Jane is six years old. Her brother is double her age. So, her brother’s age is $6 + 6 = 12$ years.

### What is the GCF (Greatest Common Factor) of 25 and 50?

The HCF of a number and its double is the number itself.

So, GCF of 25 and 50 is 25.

### If 3 is a factor of a number x, then 2x will be a multiple of:

If 3 is a factor of x, 2x will be the multiple of 3.

Example: 3 is a factor of $\text{x} = 9$. Double of $\text{x} = 9$ is $2\text{x} = 18$ and it’s a multiple of 3.

## Frequently Asked Questions

**Does the “doubles plus one” method apply to numbers more than 1000?**

Yes, the doubles plus one method** **applies to all the counting numbers.
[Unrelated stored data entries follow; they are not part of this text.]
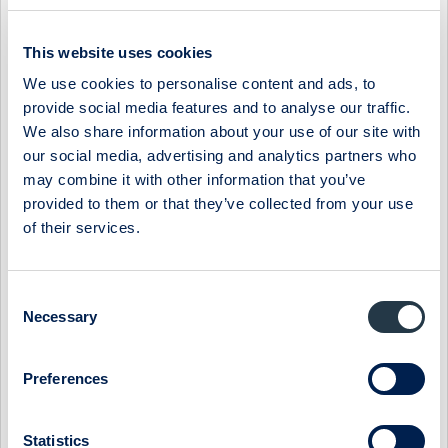
För att delta i telefonkonferensen, ring något av följande
nummer några minuter före start:
This website uses cookies
SE +46850558359
UK +443333009034
We use cookies to personalise content and ads, to
provide social media features and to analyse our traffic.
Telefonkonferensen och presentationen kan följas online via
We also share information about your use of our site with
länken:
our social media, advertising and analytics partners who
https://financialhearings.com/event/11675 (https://url11.mailany
may combine it with other information that you’ve
one.net/v1/?m=1iFarK-0000l4-
provided to them or that they’ve collected from your use
4j&i=57e1b682&c=dE6TwPf2X4HZfkWDtpNySnvfFwB_EfIQN
of their services.
wH7T6DoC3Li6TGOLGjMDIqXM2CLnbg9THVpBqruGDaOP
YlIiFPke3XTA47_8OW3saNIy45m5a3iTvrcgxIFwltGF8WWQzG
WjlZVKaxnJFkQyt5P9Ulf_oo8jGDlc4Iq0doDlfs6TQqi4w4vauj
I9GpybXgYywhTX43bnO9eHi9cO5krrhiUsFQhats8P1dF8pmr
Consent
Necessary
ob9gh8QWhFpNH2sLO-Sr2nrxOZjH)
. Länken finns även
Selection
på www.ctt.se (
https://url11.mailanyone.net/v1/?m=1hoMPJ-
0004SA-
Preferences
5j&i=57e1b682&c=1oCF4xLWAGjQd4sPWeXEgmUirJQq4E9
0yl7A9MZTP9q-
j_li0d5jcWXp_lShFVOX2TE_spoykNLVMFUG7E7yLH-
Statistics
**What is doubles minus one?**

Doubles minus one is a strategy used to add two consecutive numbers. We simply add the bigger number twice or double it and then subtract 1 from it to get the final result.

**What is the importance of the doubles strategy?**

Children who can remember the double facts in math will be able to manipulate single-digit numbers more effectively and improve their ability to add and subtract.